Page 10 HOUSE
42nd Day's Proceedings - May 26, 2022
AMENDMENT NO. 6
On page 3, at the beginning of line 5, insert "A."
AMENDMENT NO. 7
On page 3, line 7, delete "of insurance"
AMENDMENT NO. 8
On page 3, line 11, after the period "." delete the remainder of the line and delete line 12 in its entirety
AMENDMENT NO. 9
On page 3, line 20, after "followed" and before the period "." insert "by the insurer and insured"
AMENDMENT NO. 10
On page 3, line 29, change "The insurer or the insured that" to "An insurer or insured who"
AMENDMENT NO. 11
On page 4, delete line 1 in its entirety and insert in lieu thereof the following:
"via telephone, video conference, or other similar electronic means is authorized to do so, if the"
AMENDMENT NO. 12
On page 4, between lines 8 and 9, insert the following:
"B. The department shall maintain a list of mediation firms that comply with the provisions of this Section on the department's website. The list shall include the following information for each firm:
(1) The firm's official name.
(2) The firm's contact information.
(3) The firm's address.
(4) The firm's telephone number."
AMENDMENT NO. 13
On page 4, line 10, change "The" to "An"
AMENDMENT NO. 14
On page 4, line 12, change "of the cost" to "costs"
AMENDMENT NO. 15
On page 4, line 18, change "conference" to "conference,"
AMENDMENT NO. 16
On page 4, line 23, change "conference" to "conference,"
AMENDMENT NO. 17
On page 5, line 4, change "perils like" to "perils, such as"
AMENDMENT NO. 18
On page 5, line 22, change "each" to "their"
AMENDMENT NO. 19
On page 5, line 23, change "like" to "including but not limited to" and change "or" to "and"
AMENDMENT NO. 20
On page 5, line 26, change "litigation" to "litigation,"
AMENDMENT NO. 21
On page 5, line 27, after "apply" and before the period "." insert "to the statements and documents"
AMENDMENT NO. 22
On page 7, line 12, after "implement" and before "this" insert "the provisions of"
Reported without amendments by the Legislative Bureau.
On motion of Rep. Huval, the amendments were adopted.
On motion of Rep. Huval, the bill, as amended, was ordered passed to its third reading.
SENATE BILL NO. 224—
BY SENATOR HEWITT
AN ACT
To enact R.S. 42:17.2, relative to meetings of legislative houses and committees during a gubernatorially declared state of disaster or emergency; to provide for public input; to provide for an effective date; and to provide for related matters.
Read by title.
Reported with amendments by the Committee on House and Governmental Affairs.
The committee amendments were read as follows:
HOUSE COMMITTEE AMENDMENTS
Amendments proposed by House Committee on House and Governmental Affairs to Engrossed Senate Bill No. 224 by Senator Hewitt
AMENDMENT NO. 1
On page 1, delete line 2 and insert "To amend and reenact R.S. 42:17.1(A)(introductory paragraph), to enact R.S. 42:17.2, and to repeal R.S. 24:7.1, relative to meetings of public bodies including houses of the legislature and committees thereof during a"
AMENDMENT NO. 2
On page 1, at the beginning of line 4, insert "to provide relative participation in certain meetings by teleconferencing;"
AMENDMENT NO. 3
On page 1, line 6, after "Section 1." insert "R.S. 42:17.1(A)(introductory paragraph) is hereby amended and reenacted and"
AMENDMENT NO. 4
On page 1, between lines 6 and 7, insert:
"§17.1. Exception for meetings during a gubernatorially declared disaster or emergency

---

Exercise brief:
All lines in the listing above from the line containing "AMENDMENT NO. 15" to the line containing "On page 5, line 22, change", inclusive, should be retyped exactly; no other lines should appear.

Answer for this exercise:
AMENDMENT NO. 15
On page 4, line 18, change "conference" to "conference,"
AMENDMENT NO. 16
On page 4, line 23, change "conference" to "conference,"
AMENDMENT NO. 17
On page 5, line 4, change "perils like" to "perils, such as"
AMENDMENT NO. 18
On page 5, line 22, change "each" to "their"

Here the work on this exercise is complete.